Going down from Colonel in rank, you’d have Lt Col, Major, Captain, First Lieutenant, and Second Lieutenant. I’d imagine that if a Colonel is discussing strategies or plans, it would probably go no lower than Major. The major would then be responsible for disseminating information and planning the usage of those subordinate to him.

Someone with more knowledge of the army might be able to tell you better…I was a swab jockey.

elbanditoroso's avatar

Are they at war, or is this during peacetime?

CyanoticWasp's avatar

“Discussing some military matters within the regiment” is deliberately vague, I suppose, because nearly all of those words are vague.

In the first place, though, the Army (presumed army, presumed USA) organization no longer includes regiments. The modern equivalent is the brigade, consisting of approximately 3000 – 5000 men (I use ‘men’ in the same historical way that you use ‘regiment’), which will consist of ‘a few’ brigades of approximately 1000 men each, and brigades are generally commanded by a colonel, so we can start there.

Depending on the ‘military matters under discussion’, the colonel could be giving an address to the entire brigade, or to any group he cares to form of its officers and NCOs, but this is hardly ‘discussion’, so probably not what you want.

If he’s formulating combat strategy in furtherance of his received orders from Division, then he will probably want to consult with just his senior staff officers, at least until the strategy has been determined and is ready for dissemination to the battalions and platoons. On the other hand, if just one of his platoons is involved in an operation of particular interest to him, then he may decide to meet with that platoon leader (with or without the platoon’s junior officers and non-coms) to impart special instructions or emphasis on the operation.

This might be a good place to start your research.

gondwanalon's avatar

A regiment can be made up of between 2 and 6 battalions.

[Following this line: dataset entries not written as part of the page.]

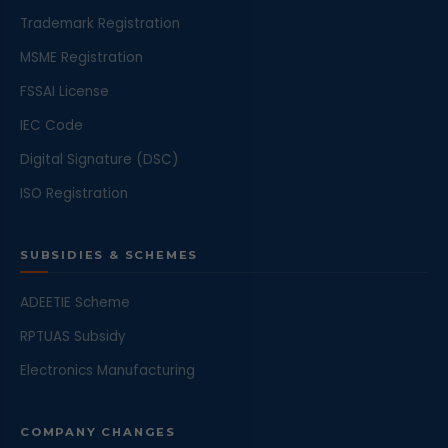
Trademark Registration
MSME Registration
FSSAI License
IEC Code
Digital Signature (DSC)
ISO Registration
SUBSIDIES & SCHEMES
ADEETIE Scheme
RPTUAS Subsidy
Electronics Manufacturing
COMPANY CHANGES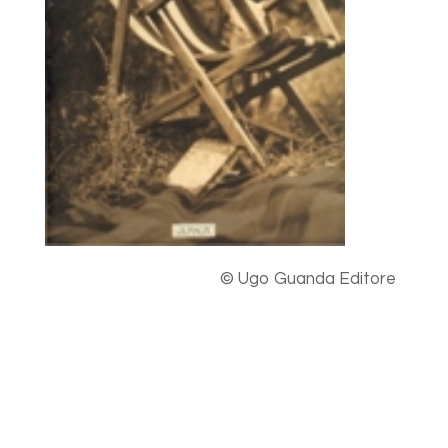
© Ugo Guanda Editore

Each battalion can have a full bird colonel in charge. Each battalion has at least 3 or 4 companies. Each company is lead by majors, captains and lieutenants.

Zaku's avatar

You should also look up Staff Officers for the unit type and time period you’re writing about.

That is, large enough units will have departments headed by officers who focus on the types of activity those departments are for, which have staff officers who may be lower ranks, but they may be people that higher-ranking officers talk to regularly.